Toxische Narrative und ihre möglichen Folgen für Deutschland
Das Spektrum politischer Narrative — ein exemplarischer Einblick, Teil II,2
06.04.2021 bis 15.04.2021
— Fortsetzung zu Teil II,1 —
Die Welt der Stereotypen…
Stereotypen des Sozialneides
Ein anderes toxisches Moment heutiger politischer, rechtspopulistischer Narrative ist die kolportierte Stereotype des Sozialneides, die im Follower einen tiefgreifenden, ohnmächtigen Groll gegenüber dem Staat erzeugen soll. Etwa im ductus: „immer werden die Anderen, die Ausländer, die Flüchtlinge, etc.pp. bevorzugt, gepampert, unterstützt, finanziert, u.ä.m…., wir aber nicht…“ Als klassisches AfD-Pegida-Neid-Narrativ wird z.B. fälschlicherweise behauptet, dass „Flüchtlinge vom deutschen Staat immer alles bekommen“, während „man selbst als Deutsche/-r grundsätzlich vergessen und niemals berücksichtigt wird „, und folglich seitens des deutschen Staates auch noch nie irgendeine Unterstützung erhalten oder auch nur zu erwarten habe, noch jemals erhalten werde. Weder das eine noch das andere ist in-der-Sache, in der äußeren Realität der Ist-Situation faktisch korrekt. Richtig ist jedoch, dass je umfassender der Sozialneid induziert und je ohnmächtiger der Groll in der Erlebnis-Welt der Anhänger*innen von diesen erlebt wird, desto fanatischer wird deren Glaube, dass die eigenen Aggressionen gegen Flüchtlinge, Fremde und Andere völlig legitim seien (vgl. u.a. die AfD-Weidel-Stereotype der „Kopftuchmädchen und alimentierten Messermänner“ vom 16.05.2018). Im Rahmen des induzierten Sozialneides gilt sodann, dass man sich schließlich ja nur nehme, was „denen“ zu Unrecht gehöre… Aus Quasi-Opfern einer weiter-erzählten Erlebens-Welt, die sich reihum mit der jeweils kolportierten Stereotype identifizieren — sei es, dass sie sich als vom Staat Benachteiligte fühlen, sei es, dass auch sie „jemanden kennen, der jemanden kennt, dem das gleiche Schicksal widerfahren“ sei — werden reale Täter*innen in-der-Welt, die sich selbst in diesem Fall zudem das Recht zusprechen, sowohl Richter als auch Henker in einer Person zu sein.
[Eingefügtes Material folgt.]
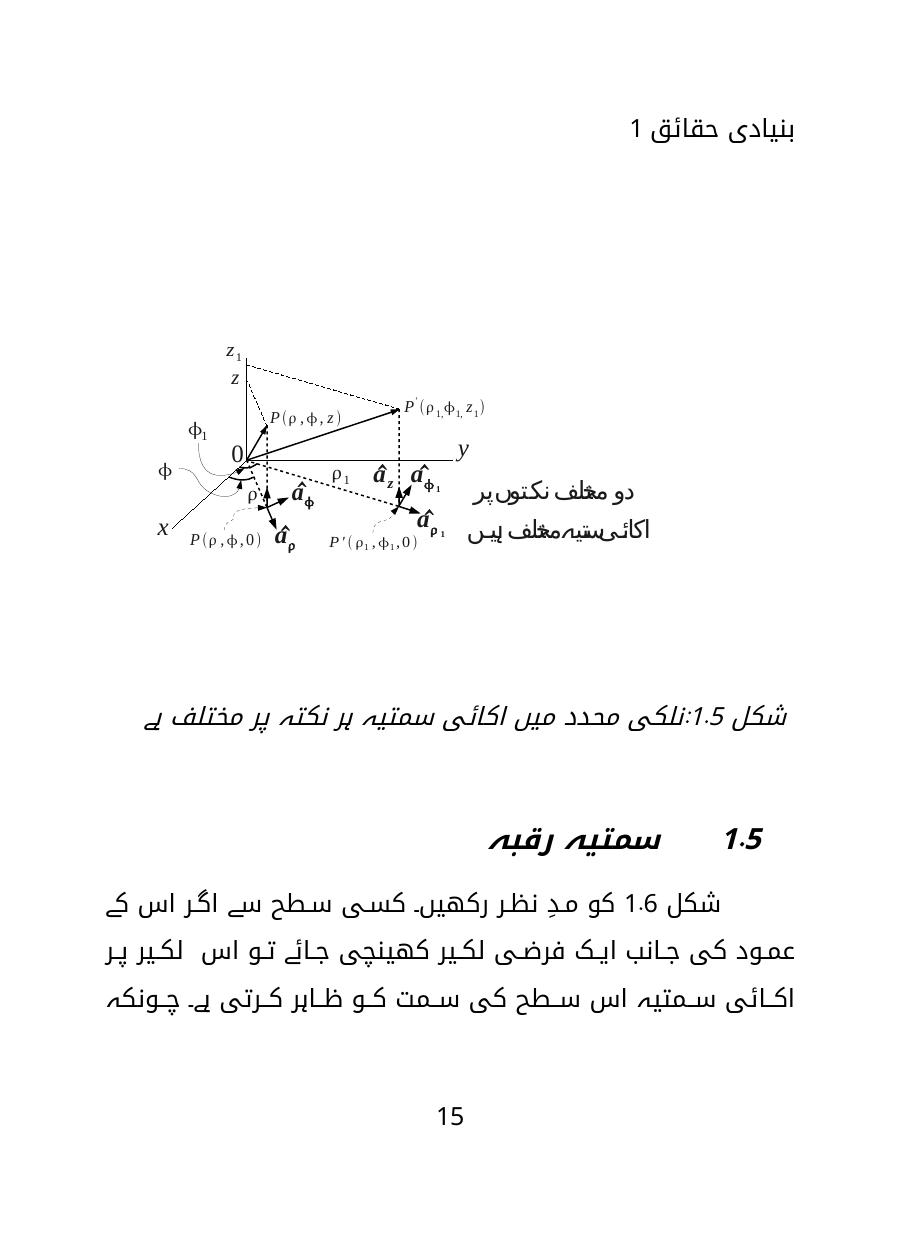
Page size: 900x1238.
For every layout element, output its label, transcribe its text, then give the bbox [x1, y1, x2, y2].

subtitle سمتیہ رقبہ [105, 812, 720, 868]
text شکل 1.6 کو مدِ نظر رکھیں۔ کسی سطح سے اگر اس کے عمود کی جانب ایک فرضی لکیر کھینچی جائے تو اس لکیر پر اکائی سمتیہ اس سطح کی سمت کو ظاہر کرتی ہے۔ چونکہ کسی بھی سطح، مثلاً اس کتاب کا ایک صفہ، کے دو اطراف ہوتے ہیں لہٰذا اس کے دو، آپس میں اُلٹ، سمتیں بیان کی جا سکتی ہیں۔عموما مسئلہ کو مدِ نظر رکھتے ہوئے ان میں سے ایک سمت کو اس سطح کی سمت لیا جاتا ہے۔ البتہ اگر یہ سطح بند سطح ہو ، مثلاً گیند کی شکل کا ہو، تب باہر جانب کو ہی اس سطح کی سمت لیا جاتا ہے۔ شکل میں اُوپر کی سطح کا رقبہہے اور اس کی سمت ہے۔ لہٰذا سمتیہ کا طول، ہے اور اس کی سمت ہے یعنی [105, 880, 795, 1022]
text شکل 1.5:نلکی محدد میں اکائی سمتیہ ہر نکتہ پر مختلف ہے [114, 301, 786, 741]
Die narrative „Welt der Stereotypen“ gebiert sich selbst unablässig neue Projektions-Flächen, die wie Puzzle-Steine an bestehende Erzähl-Stränge „angedockt“ werden können. Und durch die Weitergabe dieser Projektionen als Erzählungen in-der-Zeit, gewinnen ideologisch Überzeugte kontinuierlich neue Glaubens-Eiferer hinzu. Eine konkrete Folge hiervon zeigt bereits die heutige Realität: Die Anzahl von Bürger*innen, die wissenschafts-feindliche Positionen vertreten, die irrationale stereotypbasierte Glaubens-Inhalte als Realität erachten, die Selbstjustiz als „Law and Order“ anstreben, nimmt stetig zu. Eine weitere, mögliche Folge dieses Toxins: krebsartig breitet sich Neid, Groll, Hass und als Folge hiervon u.a. Rassismus, Fremdenfeindlichkeit und Antisemitismus auf allen Ebenen der Gesellschaft aus (Stichwort: „struktureller Rassismus“). Es ist die „tiefe Saat“ von Sozialneid, Hass und vor sich selbst legitimierter, privater Gewalt einer Selbstjustiz, die beinahe unmerklich im „Stillen“ keimt, aufgeht und ihre destruktiven Früchte zur Reife bringt. Die Erosion des „sozialen Kitts“ (vgl. Noelle-Neumann) hat bereits begonnen die Grundpfeiler unserer freiheitlich-demokratischen Grundordnung zu zersetzen.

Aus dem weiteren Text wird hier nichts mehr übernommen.